The Autonomic Testing (AT) software application enables various Heart Rate Variability (HRV) parameters and the Baroreceptor Sensitivity (BRS) parameter on a Finapres® NOVA with an ECG module.
Together, these parameters can aid the physician to obtain detailed insights in the dynamics of sympathetic and parasympathetic innervation of the human cardiovascular system. This supports health care professionals and researchers in studying and diagnosing their patients.
Heart Rate Variability (HRV) parameters
Heart rate variability is the fluctuation in time intervals between adjacent heartbeats. Our HRV parameters are derived from the ECG signal measured with the Finapres® NOVA, obtained in time- and frequency domain, and based on a 5-minutes interval. Subsequently, the HRV signals are updated every heartbeat. A filter is applied to detect and remove abnormal beats. The method to calculate the HRV parameters is based on the HRV Guidelines, published by the European Heart Journal .
Our AT application provides these parameters:
- VLF: the power in Very Low Frequency range
- LF & LFNorm: the (normalised) power in Low Frequency range
- HF & HFNorm: the (normalised) power in High Frequency range
- LF/HF ratio: the ratio between LF and HF
- RMSDD: the square root of the mean of the sum of the squares of differences between adjacent NN (Normal-to-Normal) intervals
- SDNN: standard deviation of all NN intervals
- pNN50: count of number of pairs of successive NNs that differ by more than 50 ms divided by the total number of all NN intervals
- HRVI: total number of all NN intervals divided by the height of the histogram of all NN intervals
- TP: The total Power
- Beat classification: indicates for each beat whether it is included or excluded for the use of HRV signals
- BRS: Baroreceptor Sensitivity
Baroreceptor sensitivity (xBRS)
The BRS parameter describes the amount of response in heartbeat interval to a change in blood pressure, expressed in ms/mmHg. The BRS parameter is obtained from the systolic blood pressure signal and derived using a well-validated cross-correlation method, which calculates the correlation between beat-to-beat blood pressure and delayed pulse intervals. The measurement of the baroreflex is a source of valuable information in the clinical management of cardiac disease patients, particularly in risk stratification . More details on the calculation and validation are available in this scientific paper from Westerhof et al..
As an example of a potential application of the AT software, the image shows the immediate blood pressure (reBAP), heart rate, BRS response during a deep breathing test recorded with the Finapres® NOVA.
xBRS method benefits
Compared to other time-sequential methods (such as sBRS) [3,4]:
- xBRS provides more BRS values per unit of time
- xBRS determinations are more equally distributed over time
- 50% reduction of within-patient variance
- No thresholds for pressure and interval variation needed
Compared to spectral method :
- Exact event location in time
- xBRS provides the distribution of BRS per time interval
- No manual editing needed: most artifacts are rejected in the software
- Camm, A. John, et al. “Heart rate variability: standards of measurement, physiological interpretation and clinical use. Task Force of the ESC and the NASPE.” (1996): 1043-1065.
- La Rovere, M.T., Pinna, G.D., & Raczak G. “Baroreflex sensitivity: measurement and clinical implications”. Annals of noninvasive electrocardiology: the official journal of the International Society for Holter and Noninvasive Electrocardiology, Inc, 13 (2), 191–207.
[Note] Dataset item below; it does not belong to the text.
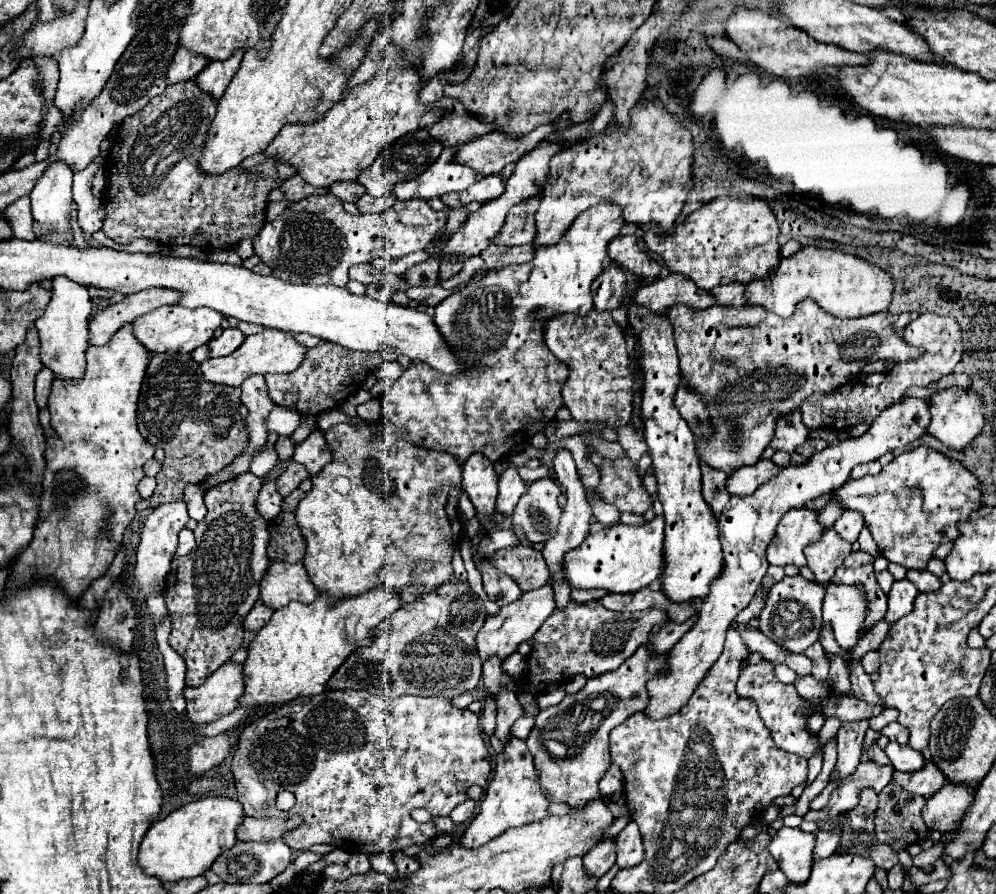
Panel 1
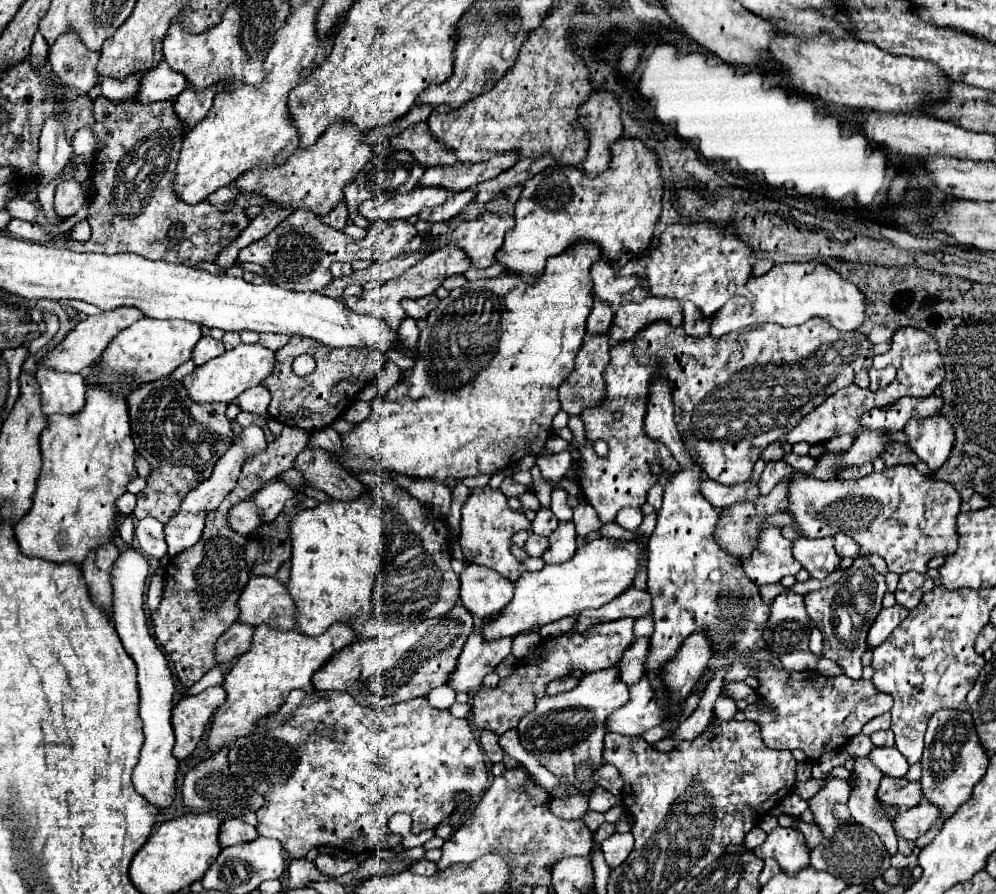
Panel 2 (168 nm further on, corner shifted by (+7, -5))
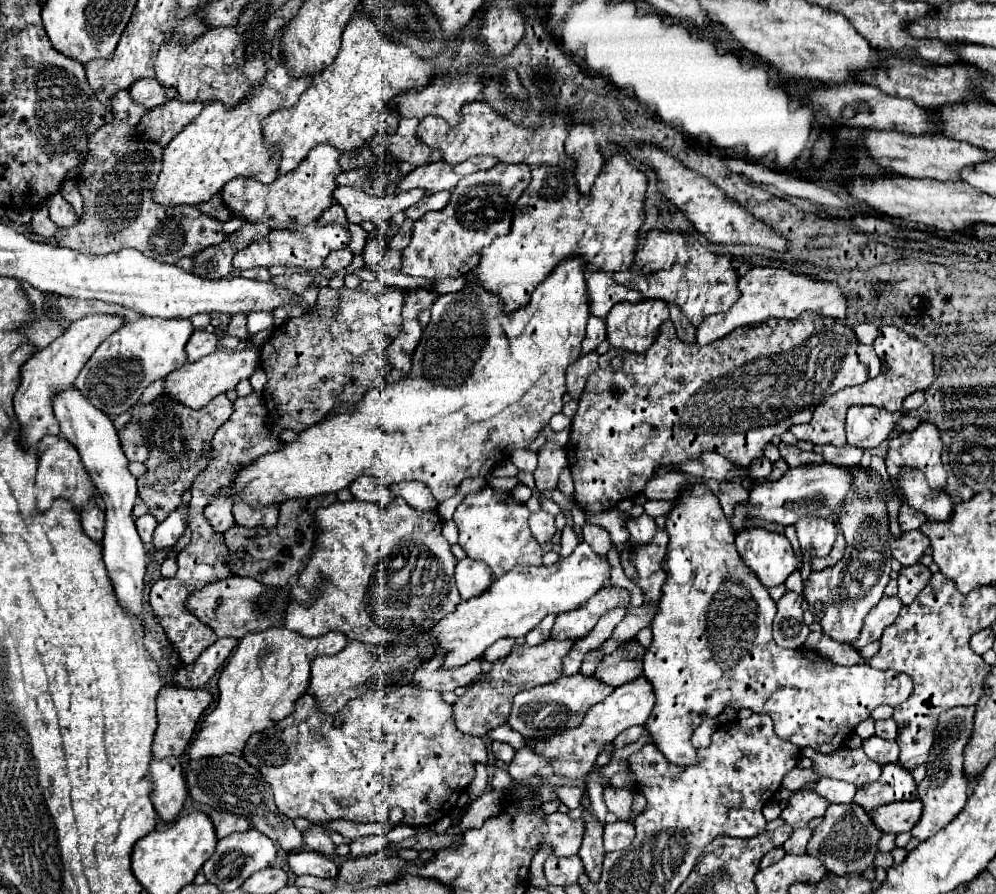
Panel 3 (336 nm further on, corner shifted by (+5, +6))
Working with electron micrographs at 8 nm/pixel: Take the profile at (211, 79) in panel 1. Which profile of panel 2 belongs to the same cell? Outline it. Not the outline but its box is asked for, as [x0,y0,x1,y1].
[172,85,218,129]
- Westerhof, Berend E., et al. “Time-domain cross-correlation baroreflex sensitivity: performance on the EUROBAVAR data set.” Journal of hypertension (2004): 1371-1380.
- Westerhof, Berend E., et al. “Time course analysis of baroreflex sensitivity during postural stress.” American Journal of Physiology-Heart and Circulatory Physiology (2006): H2864-H2874.
- Laude, Dominique, et al. “Comparison of various techniques used to estimate spontaneous baroreflex sensitivity (the EuroBaVar study).” American Journal of Physiology-Regulatory, Integrative and Comparative Physiology (2004): R226-R231.